4. Social media gadfly and regular Sound Transit public commenter Joe Kunzler has filed his own complaint against council member Sally Bagshaw, alleging that her outburst last week in defense of her legislative aide, Dan Strauss, who’s running for city council in District 4, constitutes a violation of a state law barring public officials from using their offices to campaign. In the council’s weekly briefings meeting this past Monday, Bagshaw expressed support for her colleague Lorena Gonzalez’ legislation that would impose contribution limits on political action committees funded by huge companies like Amazon, which have spent millions supporting a slate of business-friendly candidates in this year’s council elections.

“It is so friggin’ unfair with those who are running for office this time and who have pledged to use the democracy vouchers. If I can be so bold to say that Dan Strauss in my office has been playing by every rule. He truly is the Boy Scout who just plays everything straight and he’s raised a goodly amount of money,” Bagshaw said. Strauss, she continued, “has had $800,000 dropped against him in the last two weeks. … I just find that as unreasonable and unfair as any situation that I’ve seen and that’s happening across the board with all of our colleagues. I’m frustrated to the max.”

Strauss is running for District 6; his opponent is former council member Heidi Wills.
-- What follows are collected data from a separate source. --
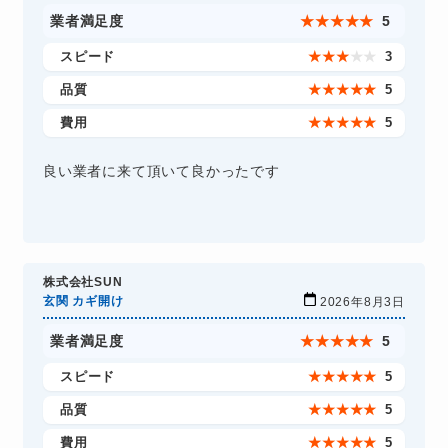
業者満足度
★
★
★
★
★
5
スピード
★
★
★
★
★
3
品質
★
★
★
★
★
5
費用
★
★
★
★
★
5
良い業者に来て頂いて良かったです
株式会社SUN
玄関 カギ開け
2026年8月3日
業者満足度
★
★
★
★
★
5
スピード
★
★
★
★
★
5
品質
★
★
★
★
★
5
費用
★
★
★
★
★
5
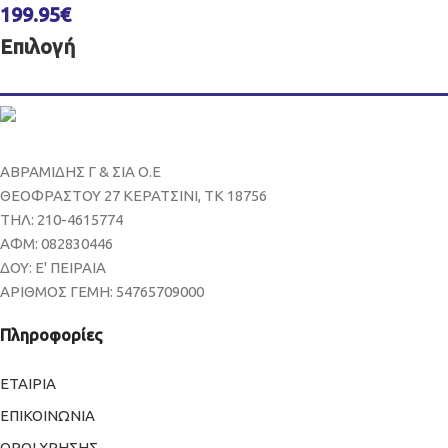
199.95
€
Επιλογή
ΑΒΡΑΜΙΔΗΣ Γ & ΣΙΑ Ο.Ε
ΘΕΟΦΡΑΣΤΟΥ 27 ΚΕΡΑΤΣΙΝΙ, ΤΚ 18756
ΤΗΛ: 210-4615774
ΑΦΜ: 082830446
ΔΟΥ: Ε' ΠΕΙΡΑΙΑ
ΑΡΙΘΜΟΣ ΓΕΜΗ: 54765709000
Πληροφορίες
ΕΤΑΙΡΙΑ
ΕΠΙΚΟΙΝΩΝΙΑ
ΟΡΟΙ ΧΡΗΣΗΣ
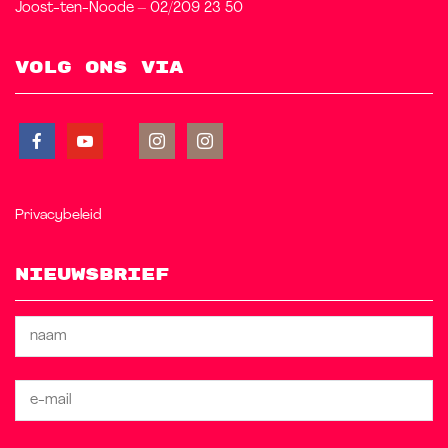
Joost-ten-Noode – 02/209 23 50
Volg ons via
Privacybeleid
Nieuwsbrief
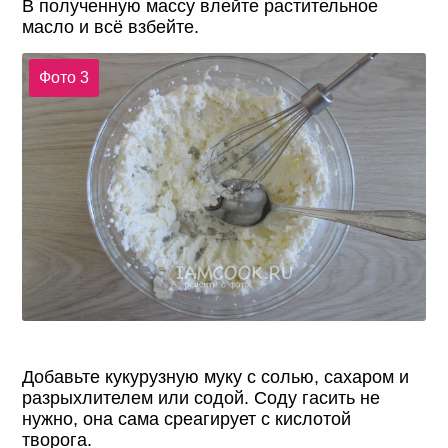
В полученную массу влейте растительное
масло и всё взбейте.
Фото 3
Добавьте кукурузную муку с солью, сахаром и
разрыхлителем или содой. Соду гасить не
нужно, она сама среагирует с кислотой
творога.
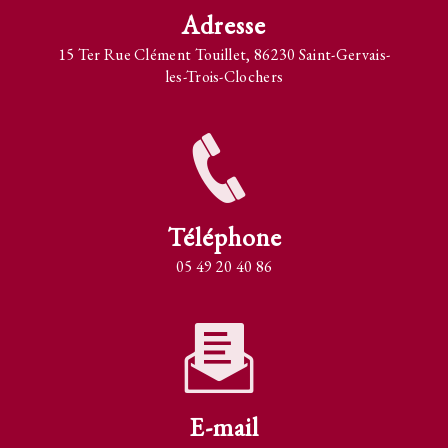
Adresse
15 Ter Rue Clément Touillet, 86230 Saint-Gervais-
les-Trois-Clochers
Téléphone
05 49 20 40 86
E-mail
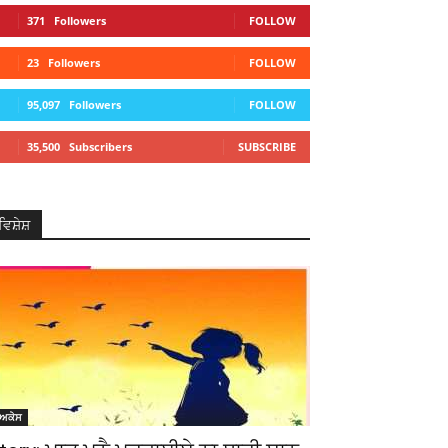
371
Followers
FOLLOW
23
Followers
FOLLOW
95,097
Followers
FOLLOW
35,500
Subscribers
SUBSCRIBE
ਵਿਸ਼ੇਸ਼
ੋਅਕੇਸ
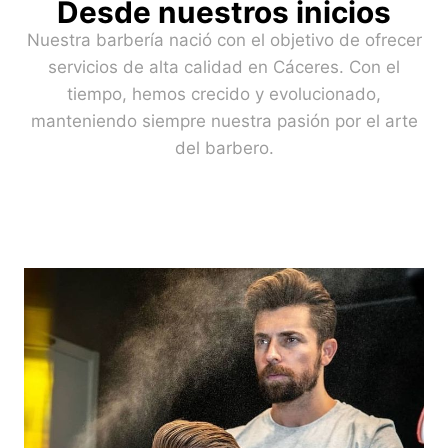
Desde nuestros inicios
Nuestra barbería nació con el objetivo de ofrecer
servicios de alta calidad en Cáceres. Con el
tiempo, hemos crecido y evolucionado,
manteniendo siempre nuestra pasión por el arte
del barbero.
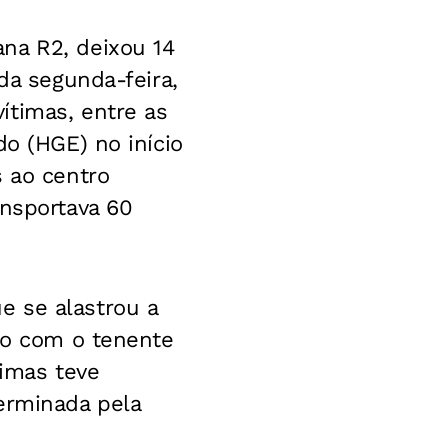
na R2, deixou 14
da segunda-feira,
ítimas, entre as
do (HGE) no início
s ao centro
ansportava 60
e se alastrou a
rdo com o tenente
timas teve
erminada pela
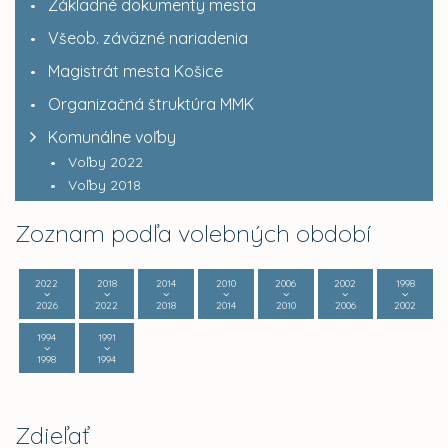
Základné dokumenty mesta
Všeob. záväzné nariadenia
Magistrát mesta Košice
Organizačná štruktúra MMK
Komunálne voľby
Voľby 2022
Voľby 2018
Zoznam podľa volebných období
2022
2018
2014
2010
2006
2002
1998
2026
2022
2018
2014
2010
2006
2002
1994
1991
1998
1994
Zdieľať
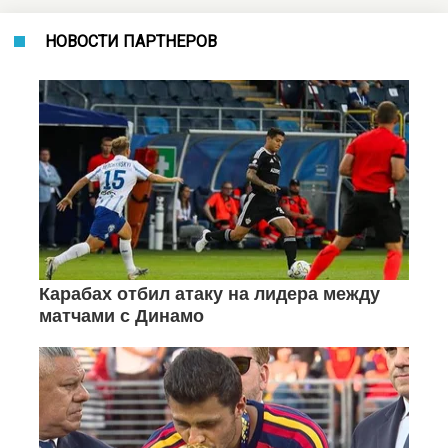
НОВОСТИ ПАРТНЕРОВ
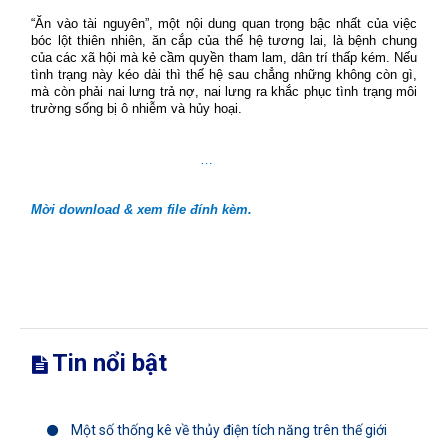
“Ăn vào tài nguyên”, một nội dung quan trọng bậc nhất của việc
bóc lột thiên nhiên, ăn cắp của thế hệ tương lai, là bệnh chung
của các xã hội mà kẻ cầm quyền tham lam, dân trí thấp kém. Nếu
tình trạng này kéo dài thì thế hệ sau chẳng những không còn gì,
mà còn phải nai lưng trả nợ, nai lưng ra khắc phục tình trạng môi
trường sống bị ô nhiễm và hủy hoại.
…
Mời download & xem file đính kèm.
Tin nổi bật
Một số thống kê về thủy điện tích năng trên thế giới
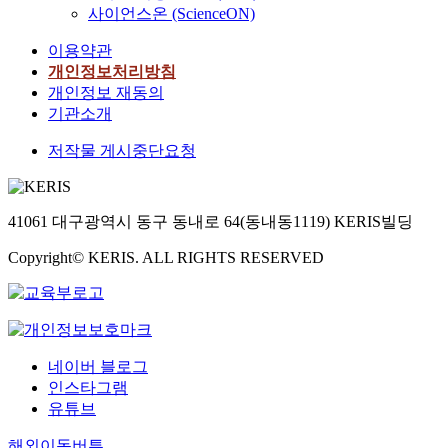
사이언스온 (ScienceON)
이용약관
개인정보처리방침
개인정보 재동의
기관소개
저작물 게시중단요청
41061 대구광역시 동구 동내로 64(동내동1119) KERIS빌딩
Copyright© KERIS. ALL RIGHTS RESERVED
네이버 블로그
인스타그램
유튜브
해외이동버튼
The latest campaign disclosure filings from the largest pro-business PACs, which include the Amazon-backed Seattle Metro Chamber’s CASE PAC and former council member Tim Burgess’ People for Seattle—show a total of just over $525,000 spent on pro-Wills or anti-Strauss materials and ads between October 15 and October 28.

One thought on “Campaign Crank: Complaints and Accusations Fly in Final Week Before Election”

  1. Sincere thanks for the press coverage this fine morning of my work. I wish you had reached out for a quote.

    Had you please reached out to me for a quote – and I have two more complaints before the SEEC; I would have said if I am going to criticize Alex Tsimerman for campaigning in public meetings I have to do it to Sally Bagshaw. Regardless of how that political science analogy makes me nauseous as a human being and a son and a fan of Seattle we do live in age of Trump, an age of divisiveness and an age of Tsimerman – with apologies to Jessyn Farrell of course.

    Also I support at the very least a legislative means for these PACs to get a stern request in writing from candidates to withdraw assistance. These PACs are getting in the way of a strong, courageous female candidate in Heidi Wills – HeidiWills.com – fighting off two white males in Dan Strauss and Tim Eyman with help from new friends (me!) and old friends alike. If Heidi were to call Amazon HQ and tell them to knock it off; two teenage kids and a husband would see a mother and wife in handcuffs and in jail instead of the 100 top repeat offenders of Seattle.

    That’s not OK and we need positive campaigns to have legal tools so as to be able to corral these well intentioned PACs to become responsible community influencers and neither playing themselves nor spreading malicious mistruths about our well-intentioned neighbors courageously putting themselves in the public eye to run for office. You see, we on Team Heidi Wills aren’t Danny Strauss mailing trashy jocular mailers and possibly abusing endorsers’ trust.

    That said, the Heidi Wills campaign has a positive agenda. From housing the homeless to standing up to Tim Eyman to continuing the environmental work Heidi Wills has done her entire life to building new, innovative cycling infrastructure. Heidi Wills is Heidi Wills, it’s time for the men to be men and let Heidi be Heidi.

    I know that’s a full soup and toasted cheese sandwich with chips lunch. But there you go. Logorrhea is my deal.